Une évolution du droit est nécessaire pour protéger les femmes divorcées de ces risques

Comme mentionné plus tôt, la France est l’un des derniers pays qui pratique encore la déclaration fiscale commune aux deux époux, ce qui laisse la place à de telles situations. A l’heure actuelle, dans l’Union européenne, seuls la France, le Luxembourg et le Portugal continuent à utiliser le système d’imposition commune des couples. La tendance générale dans l’Union européenne va dans le sens de l’abandon du système où l’unité de taxation est le ménage et l’adoption d’un système de taxation séparée.

Les demandes de déchéance de solidarité sont un véritable casse-tête, qui ont très peu de chance d’aboutir en dépit de la bonne foi des intéressés. Il est rare que le juge reconnaisse la disproportion de la dette au regard du patrimoine, et l’exemple des forfaits téléphoniques évoqué plus tôt démontre une relative fermeté à ce propos. La solidarité des ex-époux face à la dette fiscale vient alourdir la situation de femmes déjà fragilisées par la rupture et qui gardent souvent des enfants à charge, sans que celles-ci puissent se défendre en dépit de leur absence d’implication dans les faits.

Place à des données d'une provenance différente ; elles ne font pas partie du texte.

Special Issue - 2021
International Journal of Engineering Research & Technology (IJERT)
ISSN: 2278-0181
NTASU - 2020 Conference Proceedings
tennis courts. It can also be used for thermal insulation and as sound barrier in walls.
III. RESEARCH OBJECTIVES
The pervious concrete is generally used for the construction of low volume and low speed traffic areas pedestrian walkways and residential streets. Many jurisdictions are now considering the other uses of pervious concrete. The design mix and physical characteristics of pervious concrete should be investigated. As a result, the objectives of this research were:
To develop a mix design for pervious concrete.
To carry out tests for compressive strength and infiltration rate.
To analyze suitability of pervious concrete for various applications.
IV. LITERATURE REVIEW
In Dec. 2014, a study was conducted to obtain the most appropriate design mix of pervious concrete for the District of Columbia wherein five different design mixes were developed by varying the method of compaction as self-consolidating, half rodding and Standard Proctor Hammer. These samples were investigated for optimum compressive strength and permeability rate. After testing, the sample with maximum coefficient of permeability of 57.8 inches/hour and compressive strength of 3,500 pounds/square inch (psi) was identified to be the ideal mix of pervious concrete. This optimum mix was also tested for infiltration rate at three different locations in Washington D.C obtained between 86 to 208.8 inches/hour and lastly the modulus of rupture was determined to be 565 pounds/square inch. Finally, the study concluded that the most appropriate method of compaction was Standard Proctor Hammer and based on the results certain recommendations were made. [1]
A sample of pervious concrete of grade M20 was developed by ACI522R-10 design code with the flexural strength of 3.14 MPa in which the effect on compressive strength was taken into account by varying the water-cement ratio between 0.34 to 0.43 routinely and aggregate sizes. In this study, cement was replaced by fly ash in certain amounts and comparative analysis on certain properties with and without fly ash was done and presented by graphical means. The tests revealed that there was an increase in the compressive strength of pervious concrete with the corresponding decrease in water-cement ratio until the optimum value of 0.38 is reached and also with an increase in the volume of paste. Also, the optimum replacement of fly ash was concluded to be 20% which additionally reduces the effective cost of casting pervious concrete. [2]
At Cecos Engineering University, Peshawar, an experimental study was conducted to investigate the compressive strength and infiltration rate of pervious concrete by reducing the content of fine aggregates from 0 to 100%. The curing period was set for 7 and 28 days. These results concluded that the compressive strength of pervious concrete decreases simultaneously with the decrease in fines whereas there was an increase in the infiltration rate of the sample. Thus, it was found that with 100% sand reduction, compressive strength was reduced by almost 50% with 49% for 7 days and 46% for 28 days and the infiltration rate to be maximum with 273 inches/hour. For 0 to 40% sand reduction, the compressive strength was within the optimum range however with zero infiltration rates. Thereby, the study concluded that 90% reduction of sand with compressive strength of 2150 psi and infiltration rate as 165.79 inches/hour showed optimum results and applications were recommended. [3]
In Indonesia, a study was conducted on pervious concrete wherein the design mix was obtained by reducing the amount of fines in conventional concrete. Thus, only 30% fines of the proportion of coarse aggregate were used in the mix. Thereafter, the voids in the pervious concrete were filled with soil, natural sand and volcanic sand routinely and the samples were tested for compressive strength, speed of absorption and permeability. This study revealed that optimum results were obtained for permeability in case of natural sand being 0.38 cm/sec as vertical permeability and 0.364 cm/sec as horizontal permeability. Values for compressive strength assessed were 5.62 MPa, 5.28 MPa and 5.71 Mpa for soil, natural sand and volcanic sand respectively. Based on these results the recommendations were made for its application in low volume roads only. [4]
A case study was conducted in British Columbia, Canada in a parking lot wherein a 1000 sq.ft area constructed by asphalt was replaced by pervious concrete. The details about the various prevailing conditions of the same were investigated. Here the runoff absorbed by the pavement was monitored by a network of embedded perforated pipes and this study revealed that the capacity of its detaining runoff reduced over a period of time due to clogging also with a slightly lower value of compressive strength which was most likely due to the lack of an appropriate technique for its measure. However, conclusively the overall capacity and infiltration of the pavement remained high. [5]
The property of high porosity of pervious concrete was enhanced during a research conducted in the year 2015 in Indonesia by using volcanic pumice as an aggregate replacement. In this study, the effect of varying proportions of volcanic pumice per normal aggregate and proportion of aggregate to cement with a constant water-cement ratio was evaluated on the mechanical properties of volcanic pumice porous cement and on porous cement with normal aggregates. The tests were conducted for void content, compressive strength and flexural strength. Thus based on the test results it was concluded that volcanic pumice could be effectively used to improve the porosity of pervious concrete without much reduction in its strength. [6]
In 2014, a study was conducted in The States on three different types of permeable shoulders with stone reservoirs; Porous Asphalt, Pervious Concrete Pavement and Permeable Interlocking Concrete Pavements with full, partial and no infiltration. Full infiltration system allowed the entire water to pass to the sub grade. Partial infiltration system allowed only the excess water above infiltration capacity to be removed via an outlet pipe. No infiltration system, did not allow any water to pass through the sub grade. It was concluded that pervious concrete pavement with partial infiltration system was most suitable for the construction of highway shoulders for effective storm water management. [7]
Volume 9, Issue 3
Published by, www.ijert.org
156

Il serait par conséquent judicieux que les législateurs s’emparent de cette question et encadrent la solidarité entre les époux pour s’assurer d’un traitement équitable après la séparation. Cette zone grise dans le droit profite majoritairement à des hommes et représente un motif de vulnérabilité pour les femmes divorcées, qui devrait désormais faire, à la faveur de la nouvelle priorité consacrée à l’égalité homme-femme, l’objet d’une réglementation dédiée. Même si des avocats spécialisés ont à cœur de soutenir les intéressées dans ces moments difficiles, la faible probabilité d’obtenir une décharge rend ces dossiers durs à mener et suscite bien souvent un sentiment d’impuissance de leur part.

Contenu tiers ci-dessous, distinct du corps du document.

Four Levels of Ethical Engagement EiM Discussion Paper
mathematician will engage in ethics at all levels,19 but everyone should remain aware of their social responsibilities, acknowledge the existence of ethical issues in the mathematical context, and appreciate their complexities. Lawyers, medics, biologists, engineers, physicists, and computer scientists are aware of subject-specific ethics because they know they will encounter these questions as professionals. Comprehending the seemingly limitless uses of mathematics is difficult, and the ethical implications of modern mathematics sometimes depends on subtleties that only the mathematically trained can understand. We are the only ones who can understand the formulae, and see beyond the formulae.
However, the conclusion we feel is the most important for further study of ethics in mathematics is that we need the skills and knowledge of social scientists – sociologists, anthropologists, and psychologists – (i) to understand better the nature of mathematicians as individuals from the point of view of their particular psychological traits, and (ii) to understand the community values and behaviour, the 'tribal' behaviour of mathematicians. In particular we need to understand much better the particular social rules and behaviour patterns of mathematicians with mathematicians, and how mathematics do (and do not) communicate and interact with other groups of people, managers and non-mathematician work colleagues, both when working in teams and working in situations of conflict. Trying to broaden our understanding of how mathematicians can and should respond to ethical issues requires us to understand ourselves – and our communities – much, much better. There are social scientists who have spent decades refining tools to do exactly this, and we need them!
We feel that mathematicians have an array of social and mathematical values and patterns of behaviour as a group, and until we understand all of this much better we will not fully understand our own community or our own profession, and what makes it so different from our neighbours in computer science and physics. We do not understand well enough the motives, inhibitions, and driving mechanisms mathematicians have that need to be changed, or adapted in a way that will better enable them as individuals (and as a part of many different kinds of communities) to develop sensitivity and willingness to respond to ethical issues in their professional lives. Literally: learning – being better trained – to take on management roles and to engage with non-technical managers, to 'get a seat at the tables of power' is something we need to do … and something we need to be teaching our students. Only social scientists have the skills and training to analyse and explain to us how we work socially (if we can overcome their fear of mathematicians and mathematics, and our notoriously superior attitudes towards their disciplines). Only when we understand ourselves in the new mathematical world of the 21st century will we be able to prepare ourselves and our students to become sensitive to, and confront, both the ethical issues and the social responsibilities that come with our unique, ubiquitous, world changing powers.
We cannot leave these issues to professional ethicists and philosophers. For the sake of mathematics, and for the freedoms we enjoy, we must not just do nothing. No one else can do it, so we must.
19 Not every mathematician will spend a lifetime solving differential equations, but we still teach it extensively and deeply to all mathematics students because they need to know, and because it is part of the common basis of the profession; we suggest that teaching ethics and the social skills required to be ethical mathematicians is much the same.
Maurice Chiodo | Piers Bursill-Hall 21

Les députés semblent toutefois avoir partiellement entendu ce cri d’alerte puisque dans le cadre du projet de loi de finances pour 2022, l’amendement n°II-3471 a été déposé, visant à préciser la durée sur laquelle l’administration fiscale évalue la capacité de remboursement, en retenant une durée de trois années. Le dispositif ayant été validé, c’est donc un premier pas, insuffisant, mais non négligeable.

 

(1) La solidarité ne devrait pas s’appliquer en matière de contribution sociale comme l’a rappelé le Conseil d’Etat le 10 juillet 2012. L’administration fiscale dans son BOFIP (BOI-CTX-DRS-10) continue cependant de considérer l’application d’une solidarité aux contributions sociales.